A lei exigirá que as empresas apresentem uma declaração de diligência mostrando que suas cadeias de suprimentos não estão contribuindo para a destruição de florestas antes de venderem mercadorias para a UE --ou poderão enfrentar multas pesadas.
"Espero que esta regulamentação inovadora dê impulso à proteção das florestas em todo o mundo e inspire outros países", disse o principal negociador do Parlamento Europeu, Christophe Hansen.
O desmatamento é uma das principais fontes de emissões de gases de efeito estufa que impulsionam a mudança climática e estará em foco em uma conferência da Organização das Nações Unidas (ONU) sobre biodiversidade nesta semana, na qual países buscarão um acordo global para proteger a natureza.
Negociadores de países da UE e o Parlamento Europeu fecharam o acordo sobre a lei nesta terça-feira.
Ela se aplicará à soja, carne bovina, óleo de palma, madeira, cacau e café, e a alguns produtos derivados, incluindo couro, chocolate e móveis.
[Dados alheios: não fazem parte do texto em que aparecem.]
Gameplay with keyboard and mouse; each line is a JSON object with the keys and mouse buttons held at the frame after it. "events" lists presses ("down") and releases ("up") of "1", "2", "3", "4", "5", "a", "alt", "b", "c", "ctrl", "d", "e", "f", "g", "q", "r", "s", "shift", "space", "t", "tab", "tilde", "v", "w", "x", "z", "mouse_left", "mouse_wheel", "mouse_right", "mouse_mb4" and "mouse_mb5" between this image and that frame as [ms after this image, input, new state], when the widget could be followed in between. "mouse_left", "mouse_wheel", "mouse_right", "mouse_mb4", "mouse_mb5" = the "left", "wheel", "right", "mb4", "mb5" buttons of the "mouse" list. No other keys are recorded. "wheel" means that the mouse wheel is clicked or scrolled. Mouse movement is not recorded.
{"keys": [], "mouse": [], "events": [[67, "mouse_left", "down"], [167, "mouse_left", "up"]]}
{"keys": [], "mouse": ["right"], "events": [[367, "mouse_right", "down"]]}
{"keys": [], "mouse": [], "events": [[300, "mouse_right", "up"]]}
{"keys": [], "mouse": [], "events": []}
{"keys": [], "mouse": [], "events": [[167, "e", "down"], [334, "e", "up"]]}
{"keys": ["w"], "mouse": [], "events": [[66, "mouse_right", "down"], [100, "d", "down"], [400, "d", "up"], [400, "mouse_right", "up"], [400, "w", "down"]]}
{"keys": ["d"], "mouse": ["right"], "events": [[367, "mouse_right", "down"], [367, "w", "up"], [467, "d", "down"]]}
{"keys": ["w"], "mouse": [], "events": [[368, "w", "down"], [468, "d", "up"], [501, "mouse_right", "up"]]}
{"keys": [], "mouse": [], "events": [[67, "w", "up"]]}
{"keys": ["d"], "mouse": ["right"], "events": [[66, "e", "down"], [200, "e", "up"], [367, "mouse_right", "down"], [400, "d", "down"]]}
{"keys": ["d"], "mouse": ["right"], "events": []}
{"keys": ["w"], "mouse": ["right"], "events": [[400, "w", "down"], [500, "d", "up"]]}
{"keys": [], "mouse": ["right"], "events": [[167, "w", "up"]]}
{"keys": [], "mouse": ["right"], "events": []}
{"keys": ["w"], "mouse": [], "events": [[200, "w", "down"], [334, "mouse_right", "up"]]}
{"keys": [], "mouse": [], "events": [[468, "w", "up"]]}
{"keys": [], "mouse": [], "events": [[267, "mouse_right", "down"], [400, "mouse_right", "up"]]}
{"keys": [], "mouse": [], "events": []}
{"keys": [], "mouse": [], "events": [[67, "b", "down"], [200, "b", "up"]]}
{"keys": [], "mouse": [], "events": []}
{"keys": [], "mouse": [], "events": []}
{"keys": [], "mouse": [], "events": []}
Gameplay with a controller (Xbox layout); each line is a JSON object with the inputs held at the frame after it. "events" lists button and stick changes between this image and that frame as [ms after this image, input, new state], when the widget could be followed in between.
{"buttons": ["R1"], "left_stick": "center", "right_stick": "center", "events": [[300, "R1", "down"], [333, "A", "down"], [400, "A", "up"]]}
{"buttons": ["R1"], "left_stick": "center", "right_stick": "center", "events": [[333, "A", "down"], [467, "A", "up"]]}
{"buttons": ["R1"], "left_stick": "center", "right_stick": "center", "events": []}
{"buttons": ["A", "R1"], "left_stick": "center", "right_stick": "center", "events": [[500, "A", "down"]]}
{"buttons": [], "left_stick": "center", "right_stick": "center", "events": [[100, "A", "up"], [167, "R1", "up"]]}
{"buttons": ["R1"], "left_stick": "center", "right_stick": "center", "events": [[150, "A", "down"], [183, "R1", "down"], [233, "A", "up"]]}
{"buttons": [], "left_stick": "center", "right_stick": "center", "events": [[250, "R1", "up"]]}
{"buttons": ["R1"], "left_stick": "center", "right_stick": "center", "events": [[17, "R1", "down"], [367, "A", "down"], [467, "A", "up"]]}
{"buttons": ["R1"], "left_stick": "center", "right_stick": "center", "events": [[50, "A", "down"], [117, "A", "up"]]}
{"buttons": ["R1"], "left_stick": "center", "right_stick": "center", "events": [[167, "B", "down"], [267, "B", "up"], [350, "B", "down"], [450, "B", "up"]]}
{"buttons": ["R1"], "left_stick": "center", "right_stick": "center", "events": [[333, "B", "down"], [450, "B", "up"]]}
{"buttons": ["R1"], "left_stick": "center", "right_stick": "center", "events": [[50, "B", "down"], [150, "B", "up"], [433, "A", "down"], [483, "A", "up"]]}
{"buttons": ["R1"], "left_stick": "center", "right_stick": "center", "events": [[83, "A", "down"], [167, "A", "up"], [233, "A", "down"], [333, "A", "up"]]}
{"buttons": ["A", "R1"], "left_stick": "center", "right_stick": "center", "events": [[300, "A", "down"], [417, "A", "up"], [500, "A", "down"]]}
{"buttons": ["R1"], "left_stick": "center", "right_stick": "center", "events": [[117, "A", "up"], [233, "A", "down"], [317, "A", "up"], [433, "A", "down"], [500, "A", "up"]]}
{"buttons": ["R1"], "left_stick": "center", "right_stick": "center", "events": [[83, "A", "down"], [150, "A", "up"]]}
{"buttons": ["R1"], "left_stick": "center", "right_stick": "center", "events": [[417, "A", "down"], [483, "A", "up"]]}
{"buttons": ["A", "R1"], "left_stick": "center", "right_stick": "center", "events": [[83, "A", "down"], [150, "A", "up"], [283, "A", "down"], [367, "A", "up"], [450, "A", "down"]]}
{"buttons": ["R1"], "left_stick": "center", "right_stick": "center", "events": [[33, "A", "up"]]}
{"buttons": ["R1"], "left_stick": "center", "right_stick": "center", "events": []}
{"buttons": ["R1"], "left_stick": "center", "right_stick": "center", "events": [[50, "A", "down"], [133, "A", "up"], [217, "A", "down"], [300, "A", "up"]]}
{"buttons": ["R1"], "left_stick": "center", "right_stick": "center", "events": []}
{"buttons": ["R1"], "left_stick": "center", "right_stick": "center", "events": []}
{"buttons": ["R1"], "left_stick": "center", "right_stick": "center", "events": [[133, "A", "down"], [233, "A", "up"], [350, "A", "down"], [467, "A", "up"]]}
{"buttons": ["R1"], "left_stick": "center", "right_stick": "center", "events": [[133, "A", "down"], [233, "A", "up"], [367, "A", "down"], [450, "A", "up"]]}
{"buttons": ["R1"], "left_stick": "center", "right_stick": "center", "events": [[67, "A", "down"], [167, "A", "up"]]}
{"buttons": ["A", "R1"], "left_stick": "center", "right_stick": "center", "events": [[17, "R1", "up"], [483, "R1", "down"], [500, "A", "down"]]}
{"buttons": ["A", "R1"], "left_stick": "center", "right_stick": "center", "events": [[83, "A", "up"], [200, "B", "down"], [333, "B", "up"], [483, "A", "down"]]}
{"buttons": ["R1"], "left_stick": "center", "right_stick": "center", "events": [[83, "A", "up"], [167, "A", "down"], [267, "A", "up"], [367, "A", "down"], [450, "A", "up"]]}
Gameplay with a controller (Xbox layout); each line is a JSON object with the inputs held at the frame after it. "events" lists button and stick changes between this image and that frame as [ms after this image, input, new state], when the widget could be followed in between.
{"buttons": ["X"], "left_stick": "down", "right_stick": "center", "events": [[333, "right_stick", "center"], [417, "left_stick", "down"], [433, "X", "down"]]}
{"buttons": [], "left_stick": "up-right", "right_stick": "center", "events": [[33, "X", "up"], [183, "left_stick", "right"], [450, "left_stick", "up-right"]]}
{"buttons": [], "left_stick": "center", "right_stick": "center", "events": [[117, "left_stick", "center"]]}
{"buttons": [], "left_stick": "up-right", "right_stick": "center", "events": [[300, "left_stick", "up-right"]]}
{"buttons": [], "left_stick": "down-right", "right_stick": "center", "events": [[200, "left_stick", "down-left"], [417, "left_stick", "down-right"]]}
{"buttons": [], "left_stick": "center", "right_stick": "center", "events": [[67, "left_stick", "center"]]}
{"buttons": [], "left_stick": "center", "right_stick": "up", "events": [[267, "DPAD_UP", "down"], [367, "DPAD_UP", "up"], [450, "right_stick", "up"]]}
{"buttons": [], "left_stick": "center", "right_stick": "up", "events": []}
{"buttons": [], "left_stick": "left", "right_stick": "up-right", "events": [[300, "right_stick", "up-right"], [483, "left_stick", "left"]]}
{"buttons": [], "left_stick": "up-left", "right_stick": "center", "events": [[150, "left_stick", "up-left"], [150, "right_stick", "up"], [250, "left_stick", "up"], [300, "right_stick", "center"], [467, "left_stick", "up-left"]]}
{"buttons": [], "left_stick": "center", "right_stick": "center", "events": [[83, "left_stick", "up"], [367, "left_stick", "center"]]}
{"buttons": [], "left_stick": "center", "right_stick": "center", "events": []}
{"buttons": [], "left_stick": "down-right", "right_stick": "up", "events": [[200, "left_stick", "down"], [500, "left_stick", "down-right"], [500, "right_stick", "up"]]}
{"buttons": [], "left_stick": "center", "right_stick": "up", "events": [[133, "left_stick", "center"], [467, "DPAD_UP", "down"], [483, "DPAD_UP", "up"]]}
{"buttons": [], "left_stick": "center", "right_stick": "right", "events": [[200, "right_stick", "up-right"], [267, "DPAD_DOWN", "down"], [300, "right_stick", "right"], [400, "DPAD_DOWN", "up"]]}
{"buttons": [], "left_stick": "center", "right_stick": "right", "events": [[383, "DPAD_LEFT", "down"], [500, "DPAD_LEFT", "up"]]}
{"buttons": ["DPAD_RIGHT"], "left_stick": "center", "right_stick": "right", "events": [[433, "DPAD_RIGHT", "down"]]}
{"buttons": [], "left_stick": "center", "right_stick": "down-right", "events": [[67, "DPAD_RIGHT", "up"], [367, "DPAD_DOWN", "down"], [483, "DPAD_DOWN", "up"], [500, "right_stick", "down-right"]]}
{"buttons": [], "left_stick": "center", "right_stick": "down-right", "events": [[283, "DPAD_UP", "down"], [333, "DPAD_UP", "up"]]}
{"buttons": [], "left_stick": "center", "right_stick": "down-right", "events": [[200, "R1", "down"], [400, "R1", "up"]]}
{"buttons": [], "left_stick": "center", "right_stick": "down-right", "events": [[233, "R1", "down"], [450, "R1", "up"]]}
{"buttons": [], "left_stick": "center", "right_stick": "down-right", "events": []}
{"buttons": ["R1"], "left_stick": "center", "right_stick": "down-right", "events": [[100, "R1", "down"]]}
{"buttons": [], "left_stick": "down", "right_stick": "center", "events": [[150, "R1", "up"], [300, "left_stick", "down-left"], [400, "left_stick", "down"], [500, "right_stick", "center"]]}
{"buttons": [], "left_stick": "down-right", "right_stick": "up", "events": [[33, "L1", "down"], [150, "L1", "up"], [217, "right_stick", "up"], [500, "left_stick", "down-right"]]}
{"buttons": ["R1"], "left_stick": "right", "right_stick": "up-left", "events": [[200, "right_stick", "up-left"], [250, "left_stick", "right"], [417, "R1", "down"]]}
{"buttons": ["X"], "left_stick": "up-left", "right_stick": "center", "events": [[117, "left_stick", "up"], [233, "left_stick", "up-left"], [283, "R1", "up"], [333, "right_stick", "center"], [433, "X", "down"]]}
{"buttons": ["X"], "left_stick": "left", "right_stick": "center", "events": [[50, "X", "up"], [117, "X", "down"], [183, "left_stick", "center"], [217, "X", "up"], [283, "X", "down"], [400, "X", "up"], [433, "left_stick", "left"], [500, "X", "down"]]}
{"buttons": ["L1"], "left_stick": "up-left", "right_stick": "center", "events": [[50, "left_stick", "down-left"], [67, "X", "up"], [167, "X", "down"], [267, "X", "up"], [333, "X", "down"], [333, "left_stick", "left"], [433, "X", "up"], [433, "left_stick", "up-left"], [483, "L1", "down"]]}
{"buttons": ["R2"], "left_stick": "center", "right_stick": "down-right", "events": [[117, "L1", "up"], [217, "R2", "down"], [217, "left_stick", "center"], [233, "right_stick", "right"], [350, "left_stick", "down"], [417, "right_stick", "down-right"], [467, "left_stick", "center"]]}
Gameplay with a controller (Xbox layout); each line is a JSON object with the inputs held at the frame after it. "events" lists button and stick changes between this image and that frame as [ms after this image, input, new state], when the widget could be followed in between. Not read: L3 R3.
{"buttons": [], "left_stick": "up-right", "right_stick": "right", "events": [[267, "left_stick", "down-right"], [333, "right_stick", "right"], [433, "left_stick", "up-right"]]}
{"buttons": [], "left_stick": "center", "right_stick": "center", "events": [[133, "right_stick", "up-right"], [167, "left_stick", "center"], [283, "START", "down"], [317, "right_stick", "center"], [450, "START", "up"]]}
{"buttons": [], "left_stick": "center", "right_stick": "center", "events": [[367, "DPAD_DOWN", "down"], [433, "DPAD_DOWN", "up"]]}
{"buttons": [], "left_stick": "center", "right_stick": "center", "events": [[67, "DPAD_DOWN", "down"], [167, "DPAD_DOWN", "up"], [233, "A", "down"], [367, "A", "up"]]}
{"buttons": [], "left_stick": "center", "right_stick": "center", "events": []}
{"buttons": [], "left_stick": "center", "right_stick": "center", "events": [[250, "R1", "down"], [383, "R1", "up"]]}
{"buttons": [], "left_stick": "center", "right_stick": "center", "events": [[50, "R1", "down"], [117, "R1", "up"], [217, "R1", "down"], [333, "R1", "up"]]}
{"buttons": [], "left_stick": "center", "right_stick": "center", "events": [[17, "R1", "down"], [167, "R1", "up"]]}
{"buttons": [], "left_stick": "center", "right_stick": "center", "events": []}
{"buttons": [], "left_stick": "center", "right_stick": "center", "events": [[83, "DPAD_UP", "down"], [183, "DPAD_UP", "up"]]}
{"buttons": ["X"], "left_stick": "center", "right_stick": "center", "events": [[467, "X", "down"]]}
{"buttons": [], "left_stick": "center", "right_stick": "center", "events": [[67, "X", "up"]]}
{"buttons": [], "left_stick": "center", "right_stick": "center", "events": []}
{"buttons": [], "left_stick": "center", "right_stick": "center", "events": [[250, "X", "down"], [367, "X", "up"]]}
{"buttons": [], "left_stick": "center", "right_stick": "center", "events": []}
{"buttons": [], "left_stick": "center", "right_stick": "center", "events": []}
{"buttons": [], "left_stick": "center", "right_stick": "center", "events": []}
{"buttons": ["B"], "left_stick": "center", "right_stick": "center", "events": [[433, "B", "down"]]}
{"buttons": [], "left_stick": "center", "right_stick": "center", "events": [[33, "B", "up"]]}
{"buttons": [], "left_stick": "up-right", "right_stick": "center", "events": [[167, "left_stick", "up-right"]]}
Borracha, carvão e alguns derivados de óleo de palma foram incluídos a pedido dos parlamentares da UE.
As empresas precisarão mostrar quando e onde as commodities foram produzidas e informações "verificáveis" de que não foram cultivadas em terras desmatadas após 2020.
O não cumprimento pode resultar em multas de até 4% do faturamento de uma empresa em um Estado-membro da UE.
Países afetados pelas novas regras, incluindo Brasil, Indonésia e Colômbia, dizem que elas são onerosas e caras. A certificação de fornecimento também é difícil de monitorar, especialmente porque algumas cadeias podem abranger vários países.
No Brasil, o país responsável pelo maior desmatamento, alguns defensores do meio ambiente elogiaram a lei, mas também disseram que ela não foi longe o suficiente. A lei não estendeu a proteção como era esperado a "outras terras arborizadas", mas não são florestas densas e fechadas.
Isso significa que 600 mil quilômetros quadrados do Cerrado --a fronteira de expansão agrícola que mais cresce no Brasil-- não estariam sujeitos à lei, de acordo com o Instituto Cerrados, sem fins lucrativos. Essa é uma área quase tão grande quanto a Ucrânia.
"A União Europeia acha adequado consumir produtos vinculados à perda da savana mais biodiversa do mundo? Isso não parece inteligente", disse Yuri Salmona, diretor do Instituto Cerrados.
A UE disse em um comunicado que verificará se deve adicionar proteções para "outras terras arborizadas" em um ano e outros ecossistemas críticos em dois anos.
Grupos de brasileiros e europeus também criticaram sua exigência de que as empresas provem que respeitam os direitos dos povos indígenas --mas apenas se esses direitos já estiverem legalmente protegidos no país produtor.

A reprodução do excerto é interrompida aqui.